# vintage halloween music



## mikieofthedead (Aug 12, 2005)

I was just on the general forum and added a pic to the " pix of you dressed up when you were a kid" thread, and it got me thinking about Halloween back then. Does anyone here remember a Halloween cassette that had a pipe organ at the beginning and then random sound effects. I would love to hear it again. I know the description is pretty vague. I do recall that the tape was black and the label was orange "draculas castle" seems to stand out in my mind for some reason. 

thanks


----------



## Verse 13 (Oct 26, 2010)

I totally remember that black and orange cassette tape. The one i had featured cats hissing and witches laughing. There was also some organ music as well.
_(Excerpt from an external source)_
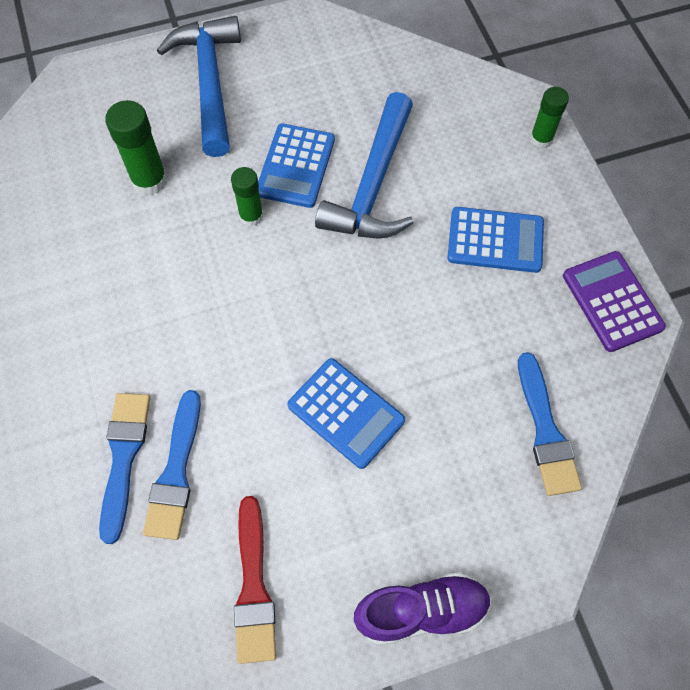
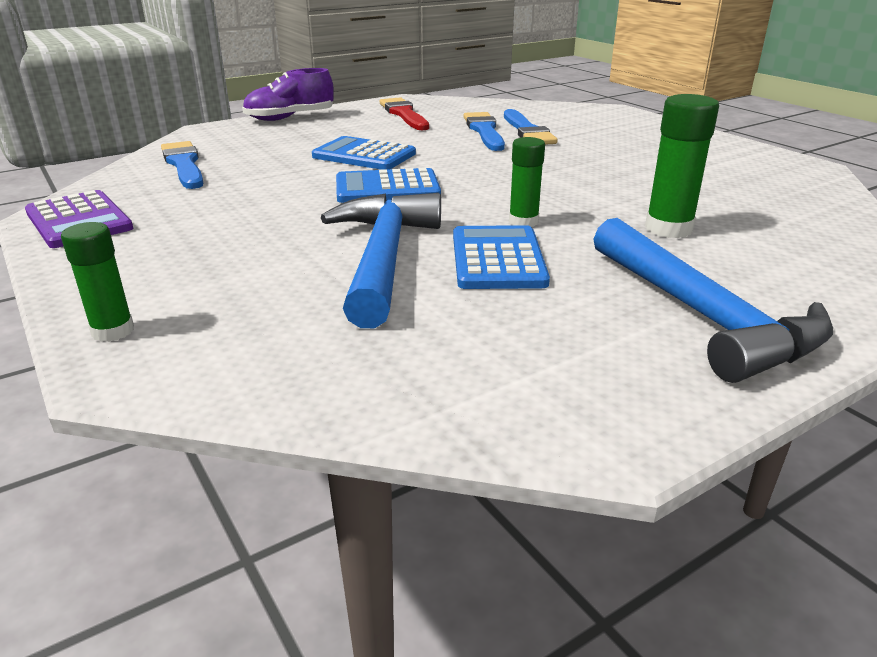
camera: 165 degrees right, 35 degrees down
(495, 240) = (213, 240): blue calculator -> blue calculator (387, 188)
Im actually surprised that there hasnt been a whole lot more Halloween music released since then. Good memories!!!


----------



## mikieofthedead (Aug 12, 2005)

OHHHH I FOUND IT!!!! and theres a free download http://monstermasks.blogspot.com/2010/10/horror-sounds-of-night.html


----------



## GobbyGruesome (Sep 14, 2005)

I wasn't all that interested in the music, but that's a really cool site! Thanks for the link mikie!


----------



## kprimm (Apr 3, 2009)

Thanks for the download share. I actually have this tape still right now, and I still love it. Some of the old classic Halloween tapes and lps from the 70's are still some of my all time favorite stuff. I remember going into my bedroom and turning out the lights and listening to all the old scary tapes and imagining if I was in the situation trying to escape. Alot of great old memories. I have been collecting Halloween music for many many years and I have alot. Every year I check for any new Halloween music and buy up anything new that I find.


----------



## The Real Joker (Sep 8, 2008)

Thanks for the link 
It's awesome!


----------



## stormygirl84 (Sep 4, 2009)

Wow, I had that tape too!

Anyone remember the "Monster Hits" CDs Wal-Mart used to carry? They had things like "The Purple People Eater" and "Frankenstein" and "Tubular Bells." I loved those when I was a kid!


----------